-- Working data follows --
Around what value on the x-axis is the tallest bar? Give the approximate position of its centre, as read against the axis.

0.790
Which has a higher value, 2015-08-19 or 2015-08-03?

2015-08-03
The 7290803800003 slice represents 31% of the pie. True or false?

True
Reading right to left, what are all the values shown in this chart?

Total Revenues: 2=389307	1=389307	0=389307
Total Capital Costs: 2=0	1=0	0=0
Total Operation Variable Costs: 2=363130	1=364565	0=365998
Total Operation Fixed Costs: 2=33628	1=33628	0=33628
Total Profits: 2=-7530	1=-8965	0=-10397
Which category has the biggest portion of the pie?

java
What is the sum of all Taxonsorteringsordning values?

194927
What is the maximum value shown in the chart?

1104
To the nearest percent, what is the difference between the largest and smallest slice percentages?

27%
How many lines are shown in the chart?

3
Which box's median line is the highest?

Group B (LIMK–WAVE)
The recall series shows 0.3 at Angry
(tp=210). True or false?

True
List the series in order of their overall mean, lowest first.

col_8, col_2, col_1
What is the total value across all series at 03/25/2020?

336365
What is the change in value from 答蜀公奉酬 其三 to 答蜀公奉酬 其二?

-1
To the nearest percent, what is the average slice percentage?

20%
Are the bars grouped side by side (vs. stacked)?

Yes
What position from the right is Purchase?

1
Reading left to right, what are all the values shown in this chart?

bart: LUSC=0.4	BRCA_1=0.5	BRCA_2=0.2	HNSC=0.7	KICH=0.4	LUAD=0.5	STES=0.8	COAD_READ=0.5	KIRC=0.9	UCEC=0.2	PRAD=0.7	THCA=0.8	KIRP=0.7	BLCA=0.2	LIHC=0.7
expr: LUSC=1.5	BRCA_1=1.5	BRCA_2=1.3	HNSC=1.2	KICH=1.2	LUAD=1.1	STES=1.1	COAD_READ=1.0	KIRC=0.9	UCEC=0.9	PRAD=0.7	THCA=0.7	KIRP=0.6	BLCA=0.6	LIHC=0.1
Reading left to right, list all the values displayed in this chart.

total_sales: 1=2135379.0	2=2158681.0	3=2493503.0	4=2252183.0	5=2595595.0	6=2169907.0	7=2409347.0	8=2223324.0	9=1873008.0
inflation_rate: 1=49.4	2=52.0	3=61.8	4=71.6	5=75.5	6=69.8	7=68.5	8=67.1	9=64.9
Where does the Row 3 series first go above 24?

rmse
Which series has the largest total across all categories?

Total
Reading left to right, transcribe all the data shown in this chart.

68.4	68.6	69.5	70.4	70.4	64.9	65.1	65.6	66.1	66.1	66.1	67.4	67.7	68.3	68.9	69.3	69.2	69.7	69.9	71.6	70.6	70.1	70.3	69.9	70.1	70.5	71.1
-- Working data concluded --
» **Directive**: Return each line of the records above that contains the string "THCA".

» **Reply**:
bart: LUSC=0.4	BRCA_1=0.5	BRCA_2=0.2	HNSC=0.7	KICH=0.4	LUAD=0.5	STES=0.8	COAD_READ=0.5	KIRC=0.9	UCEC=0.2	PRAD=0.7	THCA=0.8	KIRP=0.7	BLCA=0.2	LIHC=0.7
expr: LUSC=1.5	BRCA_1=1.5	BRCA_2=1.3	HNSC=1.2	KICH=1.2	LUAD=1.1	STES=1.1	COAD_READ=1.0	KIRC=0.9	UCEC=0.9	PRAD=0.7	THCA=0.7	KIRP=0.6	BLCA=0.6	LIHC=0.1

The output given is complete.